The fractional anisotropic Calder\'{o}n problem for a nonlocal parabolic equation on closed Riemannian manifolds

TL;DR

This paper proves that the geometry of a closed Riemannian manifold can be uniquely determined by boundary measurements of a nonlocal parabolic equation, extending Calderón's inverse problem to a nonlocal, parabolic context.

Contribution

It establishes a uniqueness result for the fractional anisotropic Calderón problem on closed Riemannian manifolds using local source-to-solution data.

Findings

Unique determination of manifold geometry from local data

Analysis of nonlocal parabolic operators via spectrum and semigroup theory

Extension of Calderón problem to nonlocal parabolic equations on manifolds

Abstract

We consider the fractional anisotropic Calder\'on problem for the nonlocal parabolic equation $(\partial_t -\Delta_g)^s u=f$ ($0<s<1$) on closed Riemannian manifolds.
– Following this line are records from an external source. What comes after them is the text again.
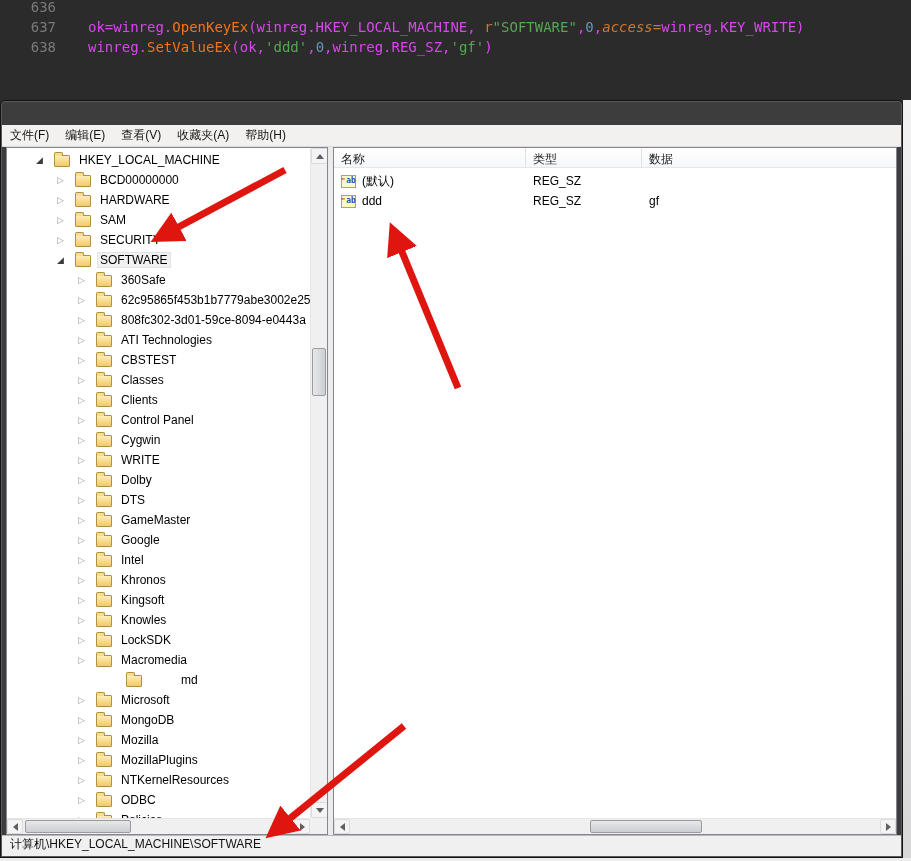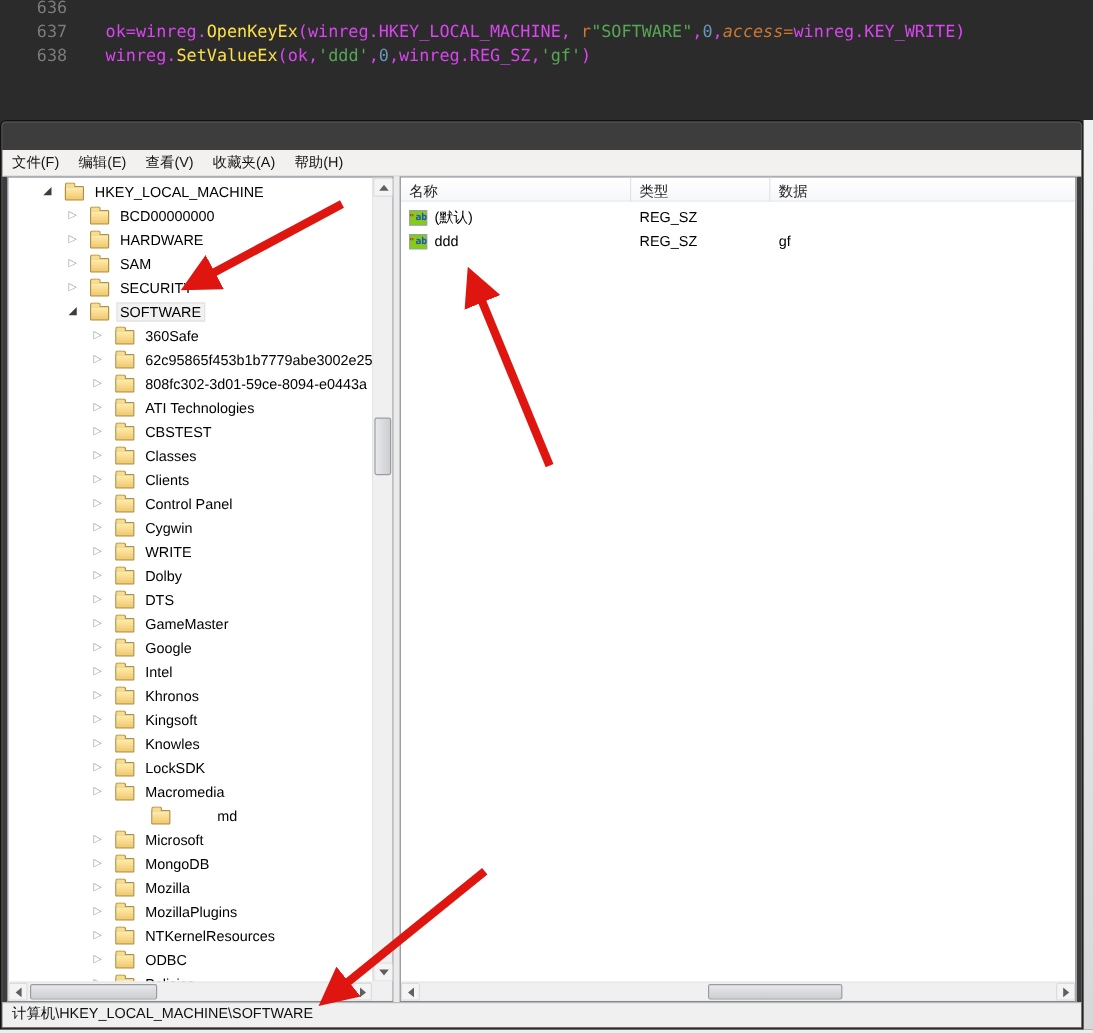--- a/index.html
+++ b/index.html
@@ -14,7 +14,7 @@
   .line-number{width:72px;text-align:right;padding-right:16px;color:#7a7a7a;flex:0 0 auto}
   .code-line-text{padding-left:16px}
   .tok-plain{color:#d946ef}
-  .tok-func{color:#fde047}
+  .tok-func{color:#f97316}
   .tok-string{color:#55a753}
   .tok-number{color:#6897bb}
   .tok-kwarg{color:#cc7832;font-style:italic}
More concretely, we can determine the Riemannian manifold $(M,g)$ up to isometry by using the local source-to-solution map in an arbitrarily small open cylinder in the spacetime domain. This can be regarded as a nonlocal analog of the anisotropic Calder\'on problem in the parabolic setting. We also study several useful properties for nonlocal parabolic operators by using comprehensive spectrum analysis with semigroup theory.